====== Data extracts

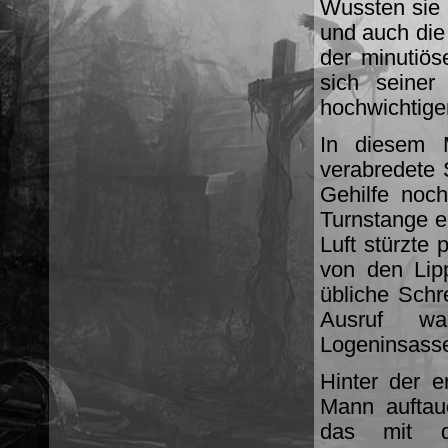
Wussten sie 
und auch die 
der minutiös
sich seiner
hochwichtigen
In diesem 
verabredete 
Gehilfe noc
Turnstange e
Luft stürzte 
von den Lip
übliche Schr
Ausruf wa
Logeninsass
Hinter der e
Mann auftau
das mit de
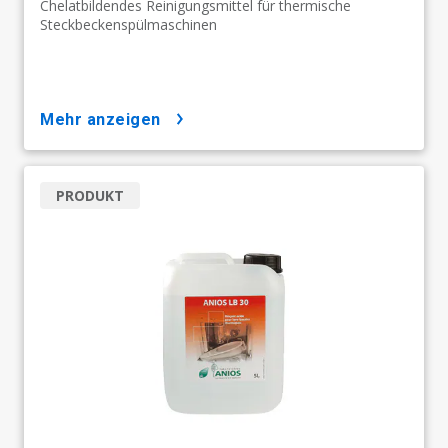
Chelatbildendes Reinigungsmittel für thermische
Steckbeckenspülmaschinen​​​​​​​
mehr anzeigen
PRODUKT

============
====== Data extracts

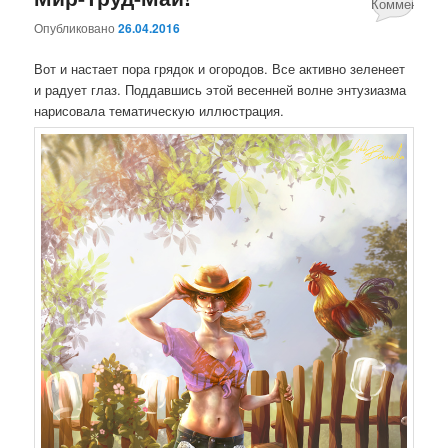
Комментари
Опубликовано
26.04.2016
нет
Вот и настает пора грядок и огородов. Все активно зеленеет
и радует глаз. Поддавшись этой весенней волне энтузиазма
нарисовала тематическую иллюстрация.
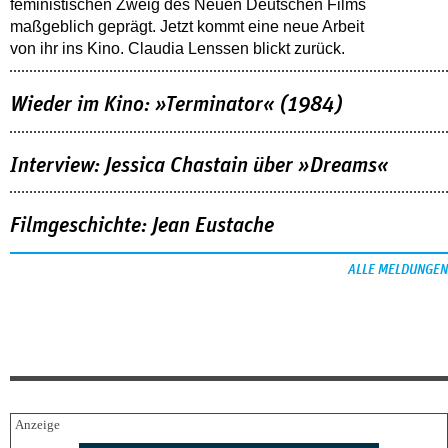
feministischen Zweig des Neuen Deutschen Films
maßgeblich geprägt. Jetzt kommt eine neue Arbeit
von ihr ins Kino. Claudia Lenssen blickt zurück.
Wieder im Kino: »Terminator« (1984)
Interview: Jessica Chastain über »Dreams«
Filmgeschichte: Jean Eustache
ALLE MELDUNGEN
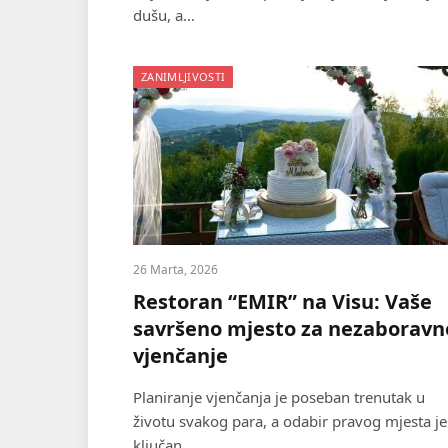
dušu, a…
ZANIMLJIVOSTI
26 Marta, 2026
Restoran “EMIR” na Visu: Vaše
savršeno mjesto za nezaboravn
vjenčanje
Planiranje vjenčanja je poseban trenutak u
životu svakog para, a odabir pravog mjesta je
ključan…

============

§ **Your objective**
Only a number is expected: how many lines of the data include the string "Kino".

§ **Answer box**
2